Aim of the task
Your task is to print each entry exactly as written.

[Data excerpts]

┌──

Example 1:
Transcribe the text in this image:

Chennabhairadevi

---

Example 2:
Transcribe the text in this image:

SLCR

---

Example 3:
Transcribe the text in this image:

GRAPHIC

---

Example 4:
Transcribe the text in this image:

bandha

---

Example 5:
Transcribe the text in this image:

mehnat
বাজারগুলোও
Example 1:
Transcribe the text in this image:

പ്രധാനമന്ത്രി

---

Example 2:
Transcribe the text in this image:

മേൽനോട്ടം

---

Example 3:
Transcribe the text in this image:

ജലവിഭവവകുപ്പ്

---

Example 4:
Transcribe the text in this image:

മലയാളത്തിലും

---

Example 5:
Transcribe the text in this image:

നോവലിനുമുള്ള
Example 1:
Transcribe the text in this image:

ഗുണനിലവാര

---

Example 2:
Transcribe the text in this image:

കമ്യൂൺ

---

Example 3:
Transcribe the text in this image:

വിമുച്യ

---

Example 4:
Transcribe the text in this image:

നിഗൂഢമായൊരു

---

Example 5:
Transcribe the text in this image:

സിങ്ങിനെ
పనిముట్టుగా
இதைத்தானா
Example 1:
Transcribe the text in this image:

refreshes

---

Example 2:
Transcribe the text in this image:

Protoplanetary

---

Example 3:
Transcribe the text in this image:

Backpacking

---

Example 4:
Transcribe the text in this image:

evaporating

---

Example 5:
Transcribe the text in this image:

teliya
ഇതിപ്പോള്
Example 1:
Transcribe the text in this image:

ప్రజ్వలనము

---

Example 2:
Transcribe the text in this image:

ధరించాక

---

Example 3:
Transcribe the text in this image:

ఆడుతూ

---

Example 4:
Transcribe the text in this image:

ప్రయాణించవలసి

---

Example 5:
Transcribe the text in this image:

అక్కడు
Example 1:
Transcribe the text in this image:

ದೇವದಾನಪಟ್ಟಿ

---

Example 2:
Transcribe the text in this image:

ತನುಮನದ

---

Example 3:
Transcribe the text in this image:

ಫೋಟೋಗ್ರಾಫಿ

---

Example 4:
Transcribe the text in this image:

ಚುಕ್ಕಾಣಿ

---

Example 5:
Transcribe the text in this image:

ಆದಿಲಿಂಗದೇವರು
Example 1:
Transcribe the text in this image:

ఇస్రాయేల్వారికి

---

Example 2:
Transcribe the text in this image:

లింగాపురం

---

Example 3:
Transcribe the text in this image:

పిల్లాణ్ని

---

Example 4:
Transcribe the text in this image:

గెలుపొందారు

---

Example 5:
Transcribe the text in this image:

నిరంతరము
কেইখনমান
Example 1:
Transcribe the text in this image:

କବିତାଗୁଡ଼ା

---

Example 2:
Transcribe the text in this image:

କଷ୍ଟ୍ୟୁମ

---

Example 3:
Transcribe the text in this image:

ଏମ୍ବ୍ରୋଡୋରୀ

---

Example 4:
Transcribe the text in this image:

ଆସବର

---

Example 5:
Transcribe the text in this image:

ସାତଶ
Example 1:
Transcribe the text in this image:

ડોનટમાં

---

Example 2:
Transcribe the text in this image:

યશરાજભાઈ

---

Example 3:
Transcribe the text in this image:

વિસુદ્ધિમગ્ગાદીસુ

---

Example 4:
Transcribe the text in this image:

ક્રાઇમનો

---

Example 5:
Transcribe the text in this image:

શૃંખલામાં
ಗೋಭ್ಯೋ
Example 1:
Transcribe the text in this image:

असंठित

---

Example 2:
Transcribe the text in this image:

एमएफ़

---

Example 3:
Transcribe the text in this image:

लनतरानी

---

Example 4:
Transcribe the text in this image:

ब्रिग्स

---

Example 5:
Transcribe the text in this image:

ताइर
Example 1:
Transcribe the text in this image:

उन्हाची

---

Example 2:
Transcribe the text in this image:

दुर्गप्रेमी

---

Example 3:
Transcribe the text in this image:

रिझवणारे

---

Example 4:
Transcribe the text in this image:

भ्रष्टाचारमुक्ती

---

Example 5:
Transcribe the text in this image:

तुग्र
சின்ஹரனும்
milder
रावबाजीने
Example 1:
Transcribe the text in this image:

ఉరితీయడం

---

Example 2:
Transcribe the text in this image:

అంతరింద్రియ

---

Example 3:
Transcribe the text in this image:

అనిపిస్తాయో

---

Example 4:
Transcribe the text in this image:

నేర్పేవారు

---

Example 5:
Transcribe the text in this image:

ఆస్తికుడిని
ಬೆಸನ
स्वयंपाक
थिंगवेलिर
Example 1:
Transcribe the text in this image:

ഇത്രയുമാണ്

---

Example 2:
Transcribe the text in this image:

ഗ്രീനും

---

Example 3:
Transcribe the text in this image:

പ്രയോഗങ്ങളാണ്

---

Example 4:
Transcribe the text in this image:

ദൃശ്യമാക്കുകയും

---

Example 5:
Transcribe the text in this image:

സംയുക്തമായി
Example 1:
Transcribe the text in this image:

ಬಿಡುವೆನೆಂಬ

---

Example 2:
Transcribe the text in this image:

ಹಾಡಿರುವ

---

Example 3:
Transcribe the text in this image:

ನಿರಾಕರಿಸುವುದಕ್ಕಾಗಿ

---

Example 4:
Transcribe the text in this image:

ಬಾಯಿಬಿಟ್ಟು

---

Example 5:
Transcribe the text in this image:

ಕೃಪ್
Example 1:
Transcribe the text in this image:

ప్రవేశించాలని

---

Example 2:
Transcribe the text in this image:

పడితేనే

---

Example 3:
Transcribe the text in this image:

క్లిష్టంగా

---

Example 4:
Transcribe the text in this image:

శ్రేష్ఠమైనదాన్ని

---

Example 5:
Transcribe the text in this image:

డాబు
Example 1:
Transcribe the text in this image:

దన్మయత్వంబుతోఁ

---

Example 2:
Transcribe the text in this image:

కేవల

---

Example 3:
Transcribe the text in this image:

└──

Answer space
Example 1:
Transcribe the text in this image:

Chennabhairadevi

---

Example 2:
Transcribe the text in this image:

SLCR

---

Example 3:
Transcribe the text in this image:

GRAPHIC

---

Example 4:
Transcribe the text in this image:

bandha

---

Example 5:
Transcribe the text in this image:

mehnat
বাজারগুলোও
Example 1:
Transcribe the text in this image:

പ്രധാനമന്ത്രി

---

Example 2:
Transcribe the text in this image:

മേൽനോട്ടം

---

Example 3:
Transcribe the text in this image:

ജലവിഭവവകുപ്പ്

---

Example 4:
Transcribe the text in this image:

മലയാളത്തിലും

---

Example 5:
Transcribe the text in this image:

നോവലിനുമുള്ള
Example 1:
Transcribe the text in this image:

ഗുണനിലവാര

---

Example 2:
Transcribe the text in this image:

കമ്യൂൺ

---

Example 3:
Transcribe the text in this image:

വിമുച്യ

---

Example 4:
Transcribe the text in this image:

നിഗൂഢമായൊരു

---

Example 5:
Transcribe the text in this image:

സിങ്ങിനെ
పనిముట్టుగా
இதைத்தானா
Example 1:
Transcribe the text in this image:

refreshes

---

Example 2:
Transcribe the text in this image:

Protoplanetary

---

Example 3:
Transcribe the text in this image:

Backpacking

---

Example 4:
Transcribe the text in this image:

evaporating

---

Example 5:
Transcribe the text in this image:

teliya
ഇതിപ്പോള്
Example 1:
Transcribe the text in this image:

ప్రజ్వలనము

---

Example 2:
Transcribe the text in this image:

ధరించాక

---

Example 3:
Transcribe the text in this image:

ఆడుతూ

---

Example 4:
Transcribe the text in this image:

ప్రయాణించవలసి

---

Example 5:
Transcribe the text in this image:

అక్కడు
Example 1:
Transcribe the text in this image:

ದೇವದಾನಪಟ್ಟಿ

---

Example 2:
Transcribe the text in this image:

ತನುಮನದ

---

Example 3:
Transcribe the text in this image:

ಫೋಟೋಗ್ರಾಫಿ

---

Example 4:
Transcribe the text in this image:

ಚುಕ್ಕಾಣಿ

---

Example 5:
Transcribe the text in this image:

ಆದಿಲಿಂಗದೇವರು
Example 1:
Transcribe the text in this image:

ఇస్రాయేల్వారికి

---

Example 2:
Transcribe the text in this image:

లింగాపురం

---

Example 3:
Transcribe the text in this image:

పిల్లాణ్ని

---

Example 4:
Transcribe the text in this image:

గెలుపొందారు

---

Example 5:
Transcribe the text in this image:

నిరంతరము
কেইখনমান
Example 1:
Transcribe the text in this image:

କବିତାଗୁଡ଼ା

---

Example 2:
Transcribe the text in this image:

କଷ୍ଟ୍ୟୁମ

---

Example 3:
Transcribe the text in this image:

ଏମ୍ବ୍ରୋଡୋରୀ

---

Example 4:
Transcribe the text in this image:

ଆସବର

---

Example 5:
Transcribe the text in this image:

ସାତଶ
Example 1:
Transcribe the text in this image:

ડોનટમાં

---

Example 2:
Transcribe the text in this image:

યશરાજભાઈ

---

Example 3:
Transcribe the text in this image:

વિસુદ્ધિમગ્ગાદીસુ

---

Example 4:
Transcribe the text in this image:

ક્રાઇમનો

---

Example 5:
Transcribe the text in this image:

શૃંખલામાં
ಗೋಭ್ಯೋ
Example 1:
Transcribe the text in this image:

असंठित

---

Example 2:
Transcribe the text in this image:

एमएफ़

---

Example 3:
Transcribe the text in this image:

लनतरानी

---

Example 4:
Transcribe the text in this image:

ब्रिग्स

---

Example 5:
Transcribe the text in this image:

ताइर
Example 1:
Transcribe the text in this image:

उन्हाची

---

Example 2:
Transcribe the text in this image:

दुर्गप्रेमी

---

Example 3:
Transcribe the text in this image:

रिझवणारे

---

Example 4:
Transcribe the text in this image:

भ्रष्टाचारमुक्ती

---

Example 5:
Transcribe the text in this image:

तुग्र
சின்ஹரனும்
milder
रावबाजीने
Example 1:
Transcribe the text in this image:

ఉరితీయడం

---

Example 2:
Transcribe the text in this image:

అంతరింద్రియ

---

Example 3:
Transcribe the text in this image:

అనిపిస్తాయో

---

Example 4:
Transcribe the text in this image:

నేర్పేవారు

---

Example 5:
Transcribe the text in this image:

ఆస్తికుడిని
ಬೆಸನ
स्वयंपाक
थिंगवेलिर
Example 1:
Transcribe the text in this image:

ഇത്രയുമാണ്

---

Example 2:
Transcribe the text in this image:

ഗ്രീനും

---

Example 3:
Transcribe the text in this image:

പ്രയോഗങ്ങളാണ്

---

Example 4:
Transcribe the text in this image:

ദൃശ്യമാക്കുകയും

---

Example 5:
Transcribe the text in this image:

സംയുക്തമായി
Example 1:
Transcribe the text in this image:

ಬಿಡುವೆನೆಂಬ

---

Example 2:
Transcribe the text in this image:

ಹಾಡಿರುವ

---

Example 3:
Transcribe the text in this image:

ನಿರಾಕರಿಸುವುದಕ್ಕಾಗಿ

---

Example 4:
Transcribe the text in this image:

ಬಾಯಿಬಿಟ್ಟು

---

Example 5:
Transcribe the text in this image:

ಕೃಪ್
Example 1:
Transcribe the text in this image:

ప్రవేశించాలని

---

Example 2:
Transcribe the text in this image:

పడితేనే

---

Example 3:
Transcribe the text in this image:

క్లిష్టంగా

---

Example 4:
Transcribe the text in this image:

శ్రేష్ఠమైనదాన్ని

---

Example 5:
Transcribe the text in this image:

డాబు
Example 1:
Transcribe the text in this image:

దన్మయత్వంబుతోఁ

---

Example 2:
Transcribe the text in this image:

కేవల

---

Example 3:
Transcribe the text in this image:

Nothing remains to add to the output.